**Task goal:**
From the records below, take each line where the string "были" shows up and copy it.

─── Material for this task ───

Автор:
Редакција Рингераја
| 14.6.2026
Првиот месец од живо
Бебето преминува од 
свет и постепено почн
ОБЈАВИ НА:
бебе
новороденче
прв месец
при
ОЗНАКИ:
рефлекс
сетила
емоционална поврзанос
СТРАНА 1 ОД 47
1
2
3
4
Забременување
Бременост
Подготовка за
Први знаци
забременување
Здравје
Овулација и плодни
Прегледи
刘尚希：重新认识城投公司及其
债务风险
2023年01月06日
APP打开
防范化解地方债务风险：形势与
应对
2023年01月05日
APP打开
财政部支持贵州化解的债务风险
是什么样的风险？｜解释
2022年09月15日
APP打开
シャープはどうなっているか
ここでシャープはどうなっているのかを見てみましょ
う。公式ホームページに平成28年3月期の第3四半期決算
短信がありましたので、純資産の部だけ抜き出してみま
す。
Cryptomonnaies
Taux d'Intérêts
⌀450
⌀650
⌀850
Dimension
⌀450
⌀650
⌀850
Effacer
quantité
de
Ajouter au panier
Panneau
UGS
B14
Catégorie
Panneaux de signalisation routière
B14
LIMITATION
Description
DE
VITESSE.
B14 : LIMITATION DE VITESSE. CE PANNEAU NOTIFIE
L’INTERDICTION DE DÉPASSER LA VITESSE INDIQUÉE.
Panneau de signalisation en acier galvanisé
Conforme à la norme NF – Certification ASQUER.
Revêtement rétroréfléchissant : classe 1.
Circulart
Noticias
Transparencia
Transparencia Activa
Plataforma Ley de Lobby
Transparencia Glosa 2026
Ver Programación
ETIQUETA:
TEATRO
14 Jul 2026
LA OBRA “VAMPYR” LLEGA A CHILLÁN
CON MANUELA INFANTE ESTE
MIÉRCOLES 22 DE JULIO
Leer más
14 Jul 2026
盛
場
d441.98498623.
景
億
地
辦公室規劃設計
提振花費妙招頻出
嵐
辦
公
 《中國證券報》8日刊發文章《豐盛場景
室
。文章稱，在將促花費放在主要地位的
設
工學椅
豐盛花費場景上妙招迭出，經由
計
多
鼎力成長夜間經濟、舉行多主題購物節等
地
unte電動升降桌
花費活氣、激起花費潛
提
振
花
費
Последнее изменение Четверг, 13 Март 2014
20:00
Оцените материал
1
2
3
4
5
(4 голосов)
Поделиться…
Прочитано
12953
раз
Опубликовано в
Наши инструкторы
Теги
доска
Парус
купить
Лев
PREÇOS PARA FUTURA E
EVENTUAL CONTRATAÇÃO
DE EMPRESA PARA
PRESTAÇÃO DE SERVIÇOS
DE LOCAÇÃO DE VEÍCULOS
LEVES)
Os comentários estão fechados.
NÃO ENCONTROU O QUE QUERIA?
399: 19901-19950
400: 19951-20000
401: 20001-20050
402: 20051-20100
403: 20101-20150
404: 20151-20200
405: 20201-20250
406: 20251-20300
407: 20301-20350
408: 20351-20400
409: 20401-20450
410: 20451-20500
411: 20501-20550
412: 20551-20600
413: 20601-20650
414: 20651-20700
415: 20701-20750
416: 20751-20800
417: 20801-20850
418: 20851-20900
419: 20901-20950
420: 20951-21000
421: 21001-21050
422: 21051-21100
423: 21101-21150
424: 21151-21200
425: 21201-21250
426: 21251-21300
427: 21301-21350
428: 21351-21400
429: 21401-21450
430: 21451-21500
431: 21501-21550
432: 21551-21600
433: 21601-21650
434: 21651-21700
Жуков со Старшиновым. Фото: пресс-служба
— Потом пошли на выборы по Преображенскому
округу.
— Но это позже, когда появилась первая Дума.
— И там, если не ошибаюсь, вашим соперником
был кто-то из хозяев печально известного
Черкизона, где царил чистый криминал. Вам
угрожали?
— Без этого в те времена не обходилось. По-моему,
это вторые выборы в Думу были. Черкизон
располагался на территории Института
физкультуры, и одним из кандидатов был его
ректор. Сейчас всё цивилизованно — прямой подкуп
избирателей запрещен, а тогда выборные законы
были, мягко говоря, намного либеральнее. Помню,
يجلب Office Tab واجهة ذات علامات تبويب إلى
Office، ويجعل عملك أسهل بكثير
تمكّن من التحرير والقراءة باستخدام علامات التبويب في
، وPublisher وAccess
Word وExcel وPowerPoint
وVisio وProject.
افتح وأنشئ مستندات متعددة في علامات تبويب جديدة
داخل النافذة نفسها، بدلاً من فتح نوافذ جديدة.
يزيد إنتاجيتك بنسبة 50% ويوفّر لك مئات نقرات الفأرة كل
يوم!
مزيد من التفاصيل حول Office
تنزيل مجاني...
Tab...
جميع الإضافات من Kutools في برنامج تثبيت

───

**Answer space:**
это вторые выборы в Думу были. Черкизон
были, мягко говоря, намного либеральнее. Помню,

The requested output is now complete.